--- PROVIDED PASSAGE ---
From the the rah rah enthusiasm of movies like National Treasure to the thrills of Jaws to the thought-provoking and moving drama of Born on the Fourth of July, Harriet, Glory and Mr. Smith Goes to Washington, there is something for everybody as they reflect on America and celebrate her Independence Day.
Here are a few films that A.frame has rounded up for you to enjoy while beating the summer heat this 4th of July.
Jaws is the blockbuster that set the bar when it debuted in the summer of '75. Widely considered one of the greatest films ever made, Steven Spielberg’s breakout film features horror, suspense, action, adventure, and even a dash of comedy. Written by Peter Benchley (adapted from his novel) and Carl Gottlieb, the film is grounded in the reality of man versus nature versus bureaucracy. Beachgoers are being picked off one by one by the unstoppable great white shark hidden in the water, but, at the insistence of the mayor of Amity Island, the beaches cannot close on the 4th of July as that would result in a loss of tourism dollars. So, an unlikely trio of heroes (Roy Scheider, Richard Dreyfuss and Robert Shaw) set off into the perilous waters to hunt the shark down, setting the stage for one gripping finale.
Born on the Fourth of July is based on the memoir of former Marine and Vietnam veteran Ron Kovic, tracking his journey from dedicated soldier to anti-war activist. Tom Cruise stars as Kovic, delivering one of the best dramatic performances of his career (for which he received an Oscar nomination for Best Actor). The drama was directed by Oliver Stone, himself a Vietnam veteran. Stone, having already won an Oscar for Best Director for Platoon three years earlier, won his second Oscar for Best Director for Born on the Fourth of July. The memoir and film don’t shy away from the harsh realities of PTSD, the struggle to recover, and the bravery it takes to speak out against those in power. It’s a reminder that, for all that is good in America, there are issues that still need to be addressed.
Baseball is America’s pastime, and The Sandlot captures how the game can take hold of a person from an early age. When Scotty, better known as Smalls, moves to a new neighborhood, he’s a lonely kid until he meets the baseball enthusiasts around the neighborhood. There’s a magic to the childhood depicted in The Sandlot, filled with adventures, intimidating dogs, and even the ghost of Babe Ruth himself. During the film's beautiful 4th of July scene, the kids, who are in the middle of playing, forget about the game for a minute and simply admire the spectacular fireworks lighting up the sky above them.
"I’m going to steal the Declaration of Independence." With that line, a wild historical ride was born. Nicolas Cage plays Benjamin Franklin Gates, historian, cryptographer, and treasure hunter, on a quest to find a hidden trove of gold and more, stashed away during the Revolutionary War. The movie takes viewers through some of America’s greatest landmarks, and is a treat for history buffs playing along at home to decode the clues along with Cage and the rest of the cast. The location hopping and puzzle solving is peak summer fun, perfect to watch after the fireworks are over.
Wet Hot American Summer went from under the radar to bona fide cult classic over the past two decades, poking fun at camp movie tropes with an absurdist lens. The movie is packed with an all-star cast, including Bradley Cooper, Amy Poehler, Paul Rudd, Elizabeth Banks, Molly Shannon, Janeane Garofalo, David Hyde Pierce, and many, many more. Filled with quotable lines, goofy sequences, and an appearance from NASA’s Skylab, it’s a bizarro comedy perfect for those nostalgic for their summer camp days.
---
**EXPLORE THE MATERIAL:**
A - Reproduce, word for word, everything in the Fourth of July film roundup from "Jaws is the" down to "one gripping finale.".
B - According to the Fourth of July film roundup, who directed Born on the Fourth of July?
C - List every cast member the Fourth of July film roundup names for Wet Hot American Summer.
--- INFORMATION SHOWN ---
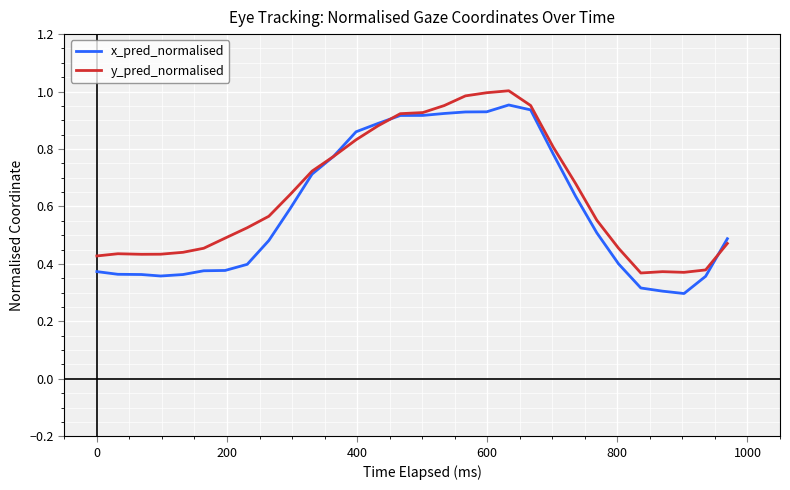

Count the number of data series in this chart.

2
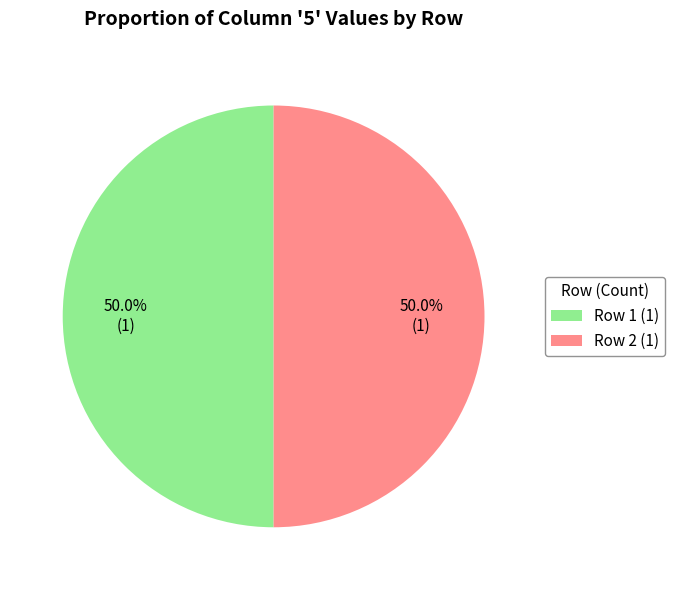

Approximately how many times larger is the value at Row 2 (1) compared to Row 1 (1)?

1.0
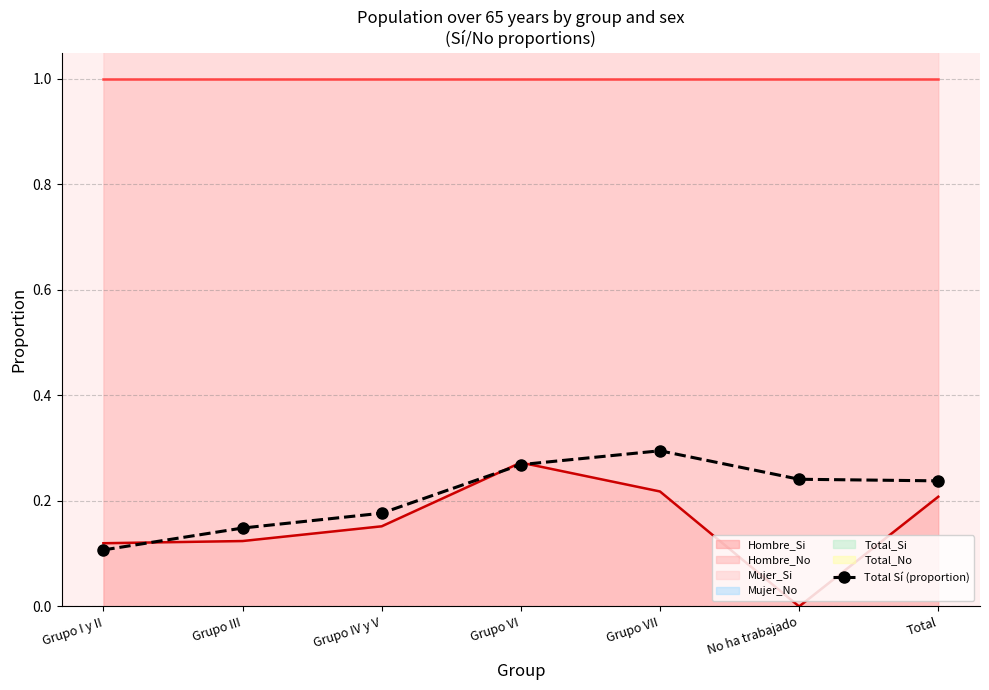

Reading left to right, extract all data points from this chart.

Grupo I y II=0.1	Grupo III=0.1	Grupo IV y V=0.2	Grupo VI=0.3	Grupo VII=0.3	No ha trabajado=0.2	Total=0.2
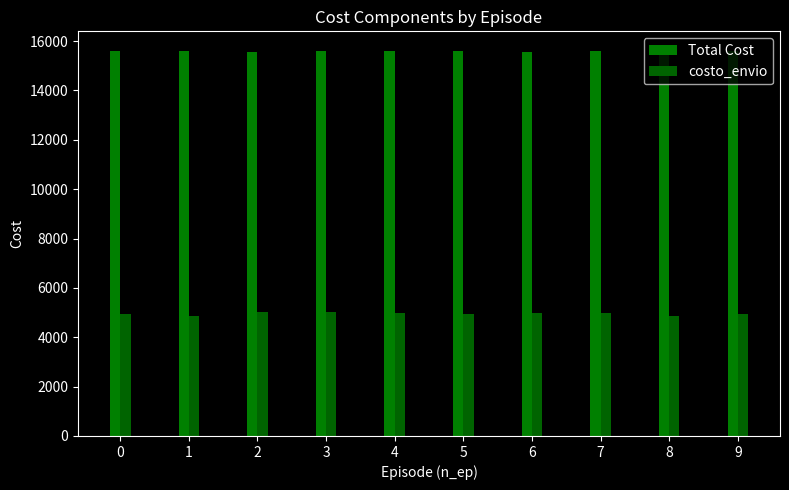

What is the difference between the second highest and minimum values in the costo_envio series?

154.4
---
**SOLUTION SET:**
A -
Jaws is the blockbuster that set the bar when it debuted in the summer of '75. Widely considered one of the greatest films ever made, Steven Spielberg’s breakout film features horror, suspense, action, adventure, and even a dash of comedy. Written by Peter Benchley (adapted from his novel) and Carl Gottlieb, the film is grounded in the reality of man versus nature versus bureaucracy. Beachgoers are being picked off one by one by the unstoppable great white shark hidden in the water, but, at the insistence of the mayor of Amity Island, the beaches cannot close on the 4th of July as that would result in a loss of tourism dollars. So, an unlikely trio of heroes (Roy Scheider, Richard Dreyfuss and Robert Shaw) set off into the perilous waters to hunt the shark down, setting the stage for one gripping finale.

B - Oliver Stone

C - Bradley Cooper, Amy Poehler, Paul Rudd, Elizabeth Banks, Molly Shannon, Janeane Garofalo, David Hyde Pierce